AIM OF THE EXERCISE -> When a line of the entries contains the word "evenodd", report that line.

[Collected data entries]
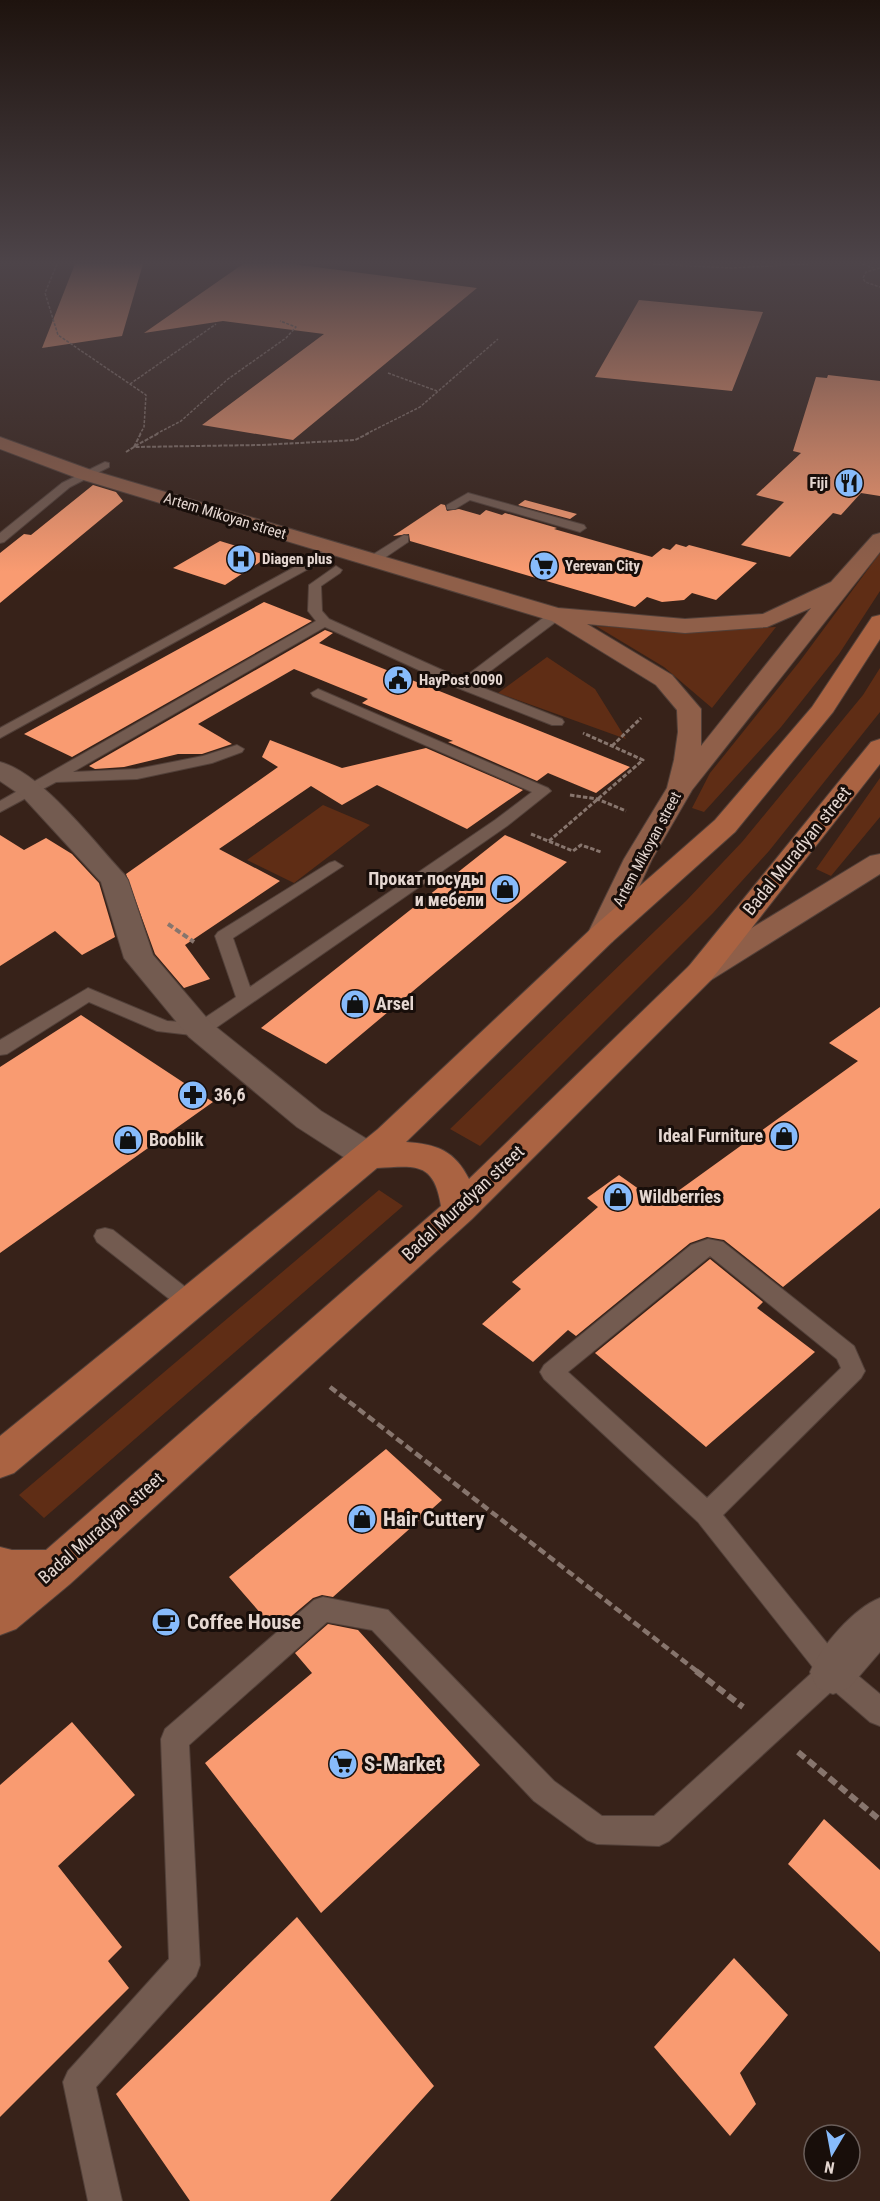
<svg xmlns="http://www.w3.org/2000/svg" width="880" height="2201" viewBox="0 0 880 2201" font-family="'Roboto Condensed',sans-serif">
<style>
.green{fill:#5f2d15}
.building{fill:#f99b71}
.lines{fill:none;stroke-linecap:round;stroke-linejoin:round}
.lane-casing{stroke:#524039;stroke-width:2}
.street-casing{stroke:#524039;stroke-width:2}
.secondary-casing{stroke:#524039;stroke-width:2}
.primary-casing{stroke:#524039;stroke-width:2}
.path-far5{stroke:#87756d;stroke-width:1.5;stroke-dasharray:3 1.5;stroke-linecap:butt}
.path-far4{stroke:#87756d;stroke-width:2;stroke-dasharray:4 1.5;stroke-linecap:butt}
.path-far3{stroke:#87756d;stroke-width:3;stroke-dasharray:4.5 2;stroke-linecap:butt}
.path-far2{stroke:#87756d;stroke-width:4;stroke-dasharray:6 3;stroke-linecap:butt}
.path-far1{stroke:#87756d;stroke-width:4.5;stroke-dasharray:8 4;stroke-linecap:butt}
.path{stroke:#87756d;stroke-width:6;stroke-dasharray:9 4.5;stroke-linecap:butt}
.lane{fill:#735b50;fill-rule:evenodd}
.street{fill:#735b50;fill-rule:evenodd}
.secondary{fill:#8f5f49;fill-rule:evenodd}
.primary{fill:#aa6342;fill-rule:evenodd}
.labels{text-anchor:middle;stroke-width:6;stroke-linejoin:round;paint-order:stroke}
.far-poi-label{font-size:15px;font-weight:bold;fill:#e5d7d1;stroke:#180e0a;text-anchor:start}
.far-street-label{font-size:15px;fill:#e5d7d1;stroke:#180e0a}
.street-label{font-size:18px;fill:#e5d7d1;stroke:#180e0a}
.poi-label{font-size:18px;font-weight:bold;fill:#e5d7d1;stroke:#180e0a;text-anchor:start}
.near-poi-label{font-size:21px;font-weight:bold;fill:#e5d7d1;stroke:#180e0a;text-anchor:start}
</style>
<rect width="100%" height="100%" fill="#372219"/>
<path class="green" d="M 880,553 L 880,591 L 839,654 L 781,727 L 704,812 L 692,808 L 710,773 L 800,661 Z
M 596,626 L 690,632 L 776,627 L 712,708 L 664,667 Z
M 547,657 L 595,689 L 626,739 L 498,693 Z
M 880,668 L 880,712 L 769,851 L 713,913 L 480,1146 L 450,1129 L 686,901 L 742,842 L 863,695 Z
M 880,778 L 880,817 L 831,876 L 816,869 Z
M 323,805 L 370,825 L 294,883 L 247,860 Z
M 379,1190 L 403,1206 L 44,1518 L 19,1495 Z"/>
<path class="building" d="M 75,264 L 143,264 L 122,336 L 42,348 Z
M 243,264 L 292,264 L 477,288 L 293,440 L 202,425 L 324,334 L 223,321 L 144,333 Z
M 639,300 L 763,312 L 732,391 L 595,377 Z
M 828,375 L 880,381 L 880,496 L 861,493 L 841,515 L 833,513 L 790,557 L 741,545 L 784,502 L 756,495 L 801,453 L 793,451 L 816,377 L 827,378 Z
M 93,485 L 116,492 L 123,501 L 0,603 L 0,553 L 24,534 L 31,535 Z
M 525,500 L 577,514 L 570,519 L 518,505 Z
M 441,504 L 445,505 L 447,511 L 459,509 L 480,515 L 486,510 L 502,515 L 505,513 L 557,528 L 554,529 L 652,557 L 663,548 L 670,550 L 676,544 L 686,547 L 689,545 L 757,563 L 716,600 L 692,593 L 684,600 L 662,602 L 647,597 L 635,607 L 410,541 L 409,534 L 393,536 Z
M 220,541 L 269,556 L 225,585 L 173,568 Z
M 264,602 L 312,621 L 72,757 L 24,734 Z
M 325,630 L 333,633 L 319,643 L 630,767 L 596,793 L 548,773 L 537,781 L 448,742 L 453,741 L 362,703 L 368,699 L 294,669 L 198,724 L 232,744 L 202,754 L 178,754 L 124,767 L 95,769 L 89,766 Z
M 270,740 L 342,768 L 426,748 L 523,790 L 467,829 L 377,785 L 342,805 L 311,786 L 219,849 L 280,881 L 185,945 L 210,979 L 184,988 L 155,954 L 126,874 L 278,767 L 262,757 Z
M 0,835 L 24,850 L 46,838 L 72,854 L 99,883 L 115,937 L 82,955 L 55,931 L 0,966 Z
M 505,835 L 567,862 L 326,1064 L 261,1028 Z
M 880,1007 L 880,1208 L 783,1287 L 724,1240 L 707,1237 L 690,1243 L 576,1336 L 568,1330 L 533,1362 L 482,1324 L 521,1289 L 512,1282 L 598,1207 L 587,1198 L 619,1175 L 660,1204 L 858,1061 L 829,1043 Z
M 81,1015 L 213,1102 L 0,1253 L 0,1067 Z
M 710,1259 L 763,1302 L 757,1308 L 815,1352 L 706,1447 L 595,1353 Z
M 386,1449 L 442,1500 L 333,1597 L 322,1595 L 313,1598 L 275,1630 L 229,1577 Z
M 328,1624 L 358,1630 L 480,1765 L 321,1913 L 205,1763 L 312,1673 L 295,1653 Z
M 72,1722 L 135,1795 L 58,1866 L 122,1947 L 108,1961 L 129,1988 L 0,2117 L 0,1785 Z
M 824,1819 L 880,1870 L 880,1952 L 788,1864 Z
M 297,1917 L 434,2086 L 330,2201 L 190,2201 L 116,2094 Z
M 734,1958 L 788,2015 L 740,2073 L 756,2104 L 730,2136 L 654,2047 Z"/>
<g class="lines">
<g class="lane-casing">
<path id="lane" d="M 105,462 L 109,463 L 109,467 L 70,487 L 4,542 L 0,543 L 0,533 L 62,483 Z
M 468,493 L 584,525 L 586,528 L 580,532 L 470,500 L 455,509 L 447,509 L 447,505 Z
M 404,535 L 408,536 L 408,542 L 377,563 L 369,563 L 367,560 L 369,557 Z
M 335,545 L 339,546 L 341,549 L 339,552 L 0,738 L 0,728 Z
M 336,566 L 342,570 L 340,573 L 321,586 L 322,611 L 329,619 L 462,679 L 551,612 L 561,612 L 563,615 L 561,618 L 473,684 L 562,719 L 564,722 L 562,725 L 552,725 L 458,688 L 325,627 L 73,772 L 137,769 L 203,756 L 237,745 L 244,749 L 242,752 L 212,763 L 137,779 L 56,782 L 0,812 L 0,801 L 316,621 L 308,611 L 309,585 Z
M 318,689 L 548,788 L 551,791 L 507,826 L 207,1034 L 200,1036 L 157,1031 L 89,1002 L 7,1054 L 0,1055 L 0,1040 L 88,988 L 167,1021 L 197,1023 L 236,997 L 215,936 L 218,932 L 329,863 L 335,861 L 343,866 L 233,938 L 250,987 L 495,820 L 532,792 L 313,696 L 311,693 Z
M 105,1228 L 113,1230 L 198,1297 L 201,1303 L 198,1309 L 190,1312 L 182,1309 L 97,1242 L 94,1236 L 97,1230 Z
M 708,1239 L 723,1242 L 854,1346 L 865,1371 L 861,1378 L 723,1515 L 843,1663 L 880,1694 L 880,1726 L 870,1722 L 833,1690 L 669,1841 L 659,1846 L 597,1844 L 587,1840 L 534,1801 L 372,1630 L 327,1622 L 189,1745 L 200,1965 L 196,1976 L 96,2087 L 122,2201 L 88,2201 L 63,2082 L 68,2071 L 169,1959 L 161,1739 L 165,1729 L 314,1600 L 323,1597 L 388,1610 L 554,1781 L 602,1816 L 654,1816 L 815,1670 L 698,1522 L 544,1379 L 540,1372 L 544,1365 L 691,1245 ZM 710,1256 L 837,1359 L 841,1368 L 707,1498 L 568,1372 Z"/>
</g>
<g class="street-casing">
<path id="street" d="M 0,762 C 42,773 94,842 124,874 L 128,880 L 153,955 L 211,1023 L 321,1111 L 380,1147 L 385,1156 L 380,1165 L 368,1169 L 356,1165 L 297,1127 L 189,1037 L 124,958 L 101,882 L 22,796 L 0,781 Z
M 880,1598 L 880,1652 L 849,1688 L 833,1694 L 817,1688 L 810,1672 C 821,1646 854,1608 880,1598 Z"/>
</g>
<g class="secondary-casing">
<path id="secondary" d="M 0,437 L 91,470 L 558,608 L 685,619 L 763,614 L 831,582 L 873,535 L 880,533 L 880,552 L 692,790 L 652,859 L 617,935 L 612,942 L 602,944 L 592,942 L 587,935 L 624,859 L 667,788 L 674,760 L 678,732 L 677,710 L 656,685 L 552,621 L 77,478 L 0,449 ZM 811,608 L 701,746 L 701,709 L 672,675 L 587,624 L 685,633 L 767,627 Z
M 880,854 L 880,874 L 711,980 L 700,983 L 689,980 L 685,973 L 689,966 L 870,856 Z"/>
</g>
<g class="primary-casing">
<path id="primary" d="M 880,615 L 880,639 L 833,712 L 735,832 L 612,942 L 406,1142 C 437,1144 455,1151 469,1179 L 689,966 L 871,742 L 880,739 L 880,764 L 711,980 L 472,1219 L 70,1584 L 16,1629 L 0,1635 L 0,1547 L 12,1550 L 46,1550 L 441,1206 C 434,1161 415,1166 377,1168 L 14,1473 L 0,1478 L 0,1436 L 378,1129 L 592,928 L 715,820 L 812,707 L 872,617 Z"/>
</g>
<path class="path-far5" d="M 57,264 L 45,293 L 58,335 L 146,395 L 144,427 L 140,434
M 653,264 L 731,268 L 808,264
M 863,264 L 873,268
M 880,268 L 866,272 L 863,278 L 865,282 L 880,287
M 388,373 L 437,391
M 130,384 L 216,324
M 156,434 L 181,421 L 228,379 L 286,338 L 296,327 L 280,321
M 366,434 L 420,407 L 498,339"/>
<path class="path-far4" d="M 135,446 L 159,433
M 134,447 L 141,433
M 126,452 L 134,447 L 261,445 L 355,440 L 369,433"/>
<path class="path-far3" d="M 612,746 L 641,718
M 570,795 L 597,799 L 626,811
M 531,834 L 573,851 L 581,845 L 601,852
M 549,841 L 643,760 L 583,733"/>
<path class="path-far2" d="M 168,924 L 194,942"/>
<path class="path-far1" d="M 330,1387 L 698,1672"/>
<path class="path" d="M 696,1671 L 743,1707
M 798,1752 L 880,1820"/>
<use href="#lane" class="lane"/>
<use href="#street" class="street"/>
<use href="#secondary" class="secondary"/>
<use href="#primary" class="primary"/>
</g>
<linearGradient id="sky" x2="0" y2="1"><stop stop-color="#1e130e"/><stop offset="0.46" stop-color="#4d4449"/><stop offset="1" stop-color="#4d4449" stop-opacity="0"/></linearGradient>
<rect width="880" height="572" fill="url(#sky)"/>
<defs>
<g id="restaurant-disc" transform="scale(1.5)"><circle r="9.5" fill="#87bbfb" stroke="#180e0a"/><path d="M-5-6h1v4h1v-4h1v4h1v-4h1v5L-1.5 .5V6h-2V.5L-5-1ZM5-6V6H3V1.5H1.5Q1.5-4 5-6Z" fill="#111"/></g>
<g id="hospital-disc" transform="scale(1.5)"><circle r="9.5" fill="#87bbfb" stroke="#180e0a"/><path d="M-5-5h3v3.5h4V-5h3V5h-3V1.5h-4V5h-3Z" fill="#111"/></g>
<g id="supermarket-disc" transform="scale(1.5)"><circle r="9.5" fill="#87bbfb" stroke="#180e0a"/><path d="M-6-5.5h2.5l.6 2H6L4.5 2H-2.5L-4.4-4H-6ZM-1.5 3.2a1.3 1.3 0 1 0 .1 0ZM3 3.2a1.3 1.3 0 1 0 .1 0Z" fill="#111"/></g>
<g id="civic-disc" transform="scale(1.5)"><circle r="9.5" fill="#87bbfb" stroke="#180e0a"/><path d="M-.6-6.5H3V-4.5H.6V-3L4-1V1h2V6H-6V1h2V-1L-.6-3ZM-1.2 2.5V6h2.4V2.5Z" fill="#111"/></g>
<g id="shop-disc" transform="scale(1.5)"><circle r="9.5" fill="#87bbfb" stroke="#180e0a"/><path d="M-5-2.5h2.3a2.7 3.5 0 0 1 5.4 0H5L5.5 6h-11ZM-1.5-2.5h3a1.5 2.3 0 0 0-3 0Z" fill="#111"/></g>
<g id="pharmacy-disc" transform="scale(1.5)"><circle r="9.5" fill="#87bbfb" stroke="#180e0a"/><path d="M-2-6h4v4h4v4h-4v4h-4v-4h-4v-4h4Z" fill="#111"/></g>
<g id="cafe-disc" transform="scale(1.5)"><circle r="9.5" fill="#87bbfb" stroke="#180e0a"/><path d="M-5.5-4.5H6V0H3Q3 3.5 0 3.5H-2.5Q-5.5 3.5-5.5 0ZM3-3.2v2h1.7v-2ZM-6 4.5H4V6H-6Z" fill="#111"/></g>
</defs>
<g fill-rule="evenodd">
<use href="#restaurant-disc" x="849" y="483"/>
<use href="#hospital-disc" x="241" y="559"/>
<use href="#supermarket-disc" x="544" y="566"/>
<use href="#civic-disc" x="398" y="680"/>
<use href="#shop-disc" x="505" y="889"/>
<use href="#shop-disc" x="355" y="1004"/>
<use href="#pharmacy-disc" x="193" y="1095"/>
<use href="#shop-disc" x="784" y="1136"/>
<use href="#shop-disc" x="128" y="1140"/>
<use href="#shop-disc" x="618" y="1197"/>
<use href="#shop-disc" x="362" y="1519"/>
<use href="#cafe-disc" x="166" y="1622"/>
<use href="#supermarket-disc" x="343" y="1764"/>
</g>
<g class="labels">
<g class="far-poi-label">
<text x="828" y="488" text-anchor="end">Fiji</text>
<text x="262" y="564">Diagen plus</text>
<text x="565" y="571">Yerevan City</text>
<text x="419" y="685">HayPost 0090</text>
</g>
<g class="far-street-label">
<text transform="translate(225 516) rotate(17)" y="5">Artem Mikoyan street</text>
<text transform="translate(647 849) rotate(-62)" y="5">Artem Mikoyan street</text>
</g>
<g class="street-label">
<text transform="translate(797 851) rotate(-51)" y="6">Badal Muradyan street</text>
<text transform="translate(463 1203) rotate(-43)" y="6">Badal Muradyan street</text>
<text transform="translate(101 1528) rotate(-41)" y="6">Badal Muradyan street</text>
</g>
<g class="poi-label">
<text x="484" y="885" text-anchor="end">Прокат посуды<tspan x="484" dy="21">и мебели</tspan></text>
<text x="376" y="1010">Arsel</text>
<text x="214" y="1101">36,6</text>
<text x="763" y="1142" text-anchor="end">Ideal Furniture</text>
<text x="149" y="1146">Booblik</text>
<text x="639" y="1203">Wildberries</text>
</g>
<g class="near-poi-label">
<text x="383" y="1526">Hair Cuttery</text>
<text x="187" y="1629">Coffee House</text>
<text x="364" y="1771">S-Market</text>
</g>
</g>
<g transform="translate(832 2153) rotate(190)"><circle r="28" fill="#180e0a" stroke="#6a5e5a" stroke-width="1.5"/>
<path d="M0-4.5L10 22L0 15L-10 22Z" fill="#87bbfb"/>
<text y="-9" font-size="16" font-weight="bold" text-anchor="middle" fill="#e5d7d1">N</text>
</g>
</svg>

RESPONSE TO THE TASK ->
.lane{fill:#735b50;fill-rule:evenodd}
.street{fill:#735b50;fill-rule:evenodd}
.secondary{fill:#8f5f49;fill-rule:evenodd}
.primary{fill:#aa6342;fill-rule:evenodd}
<g fill-rule="evenodd">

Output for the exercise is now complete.